> [Aim of the task] Each line of the data must reappear exactly in your answer, with no images included.

____ Exercise inputs

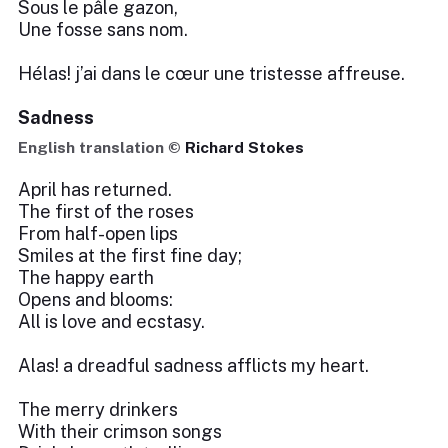
Sous le pâle gazon,
Une fosse sans nom.
Hélas! j’ai dans le cœur une tristesse affreuse.
Sadness
English translation ©
Richard Stokes
April has returned.
The first of the roses
From half-open lips
Smiles at the first fine day;
The happy earth
Opens and blooms:
All is love and ecstasy.
Alas! a dreadful sadness afflicts my heart.
The merry drinkers
With their crimson songs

________

> [Solution for this exercise]
Sous le pâle gazon,
Une fosse sans nom.
Hélas! j’ai dans le cœur une tristesse affreuse.
Sadness
English translation ©
Richard Stokes
April has returned.
The first of the roses
From half-open lips
Smiles at the first fine day;
The happy earth
Opens and blooms:
All is love and ecstasy.
Alas! a dreadful sadness afflicts my heart.
The merry drinkers
With their crimson songs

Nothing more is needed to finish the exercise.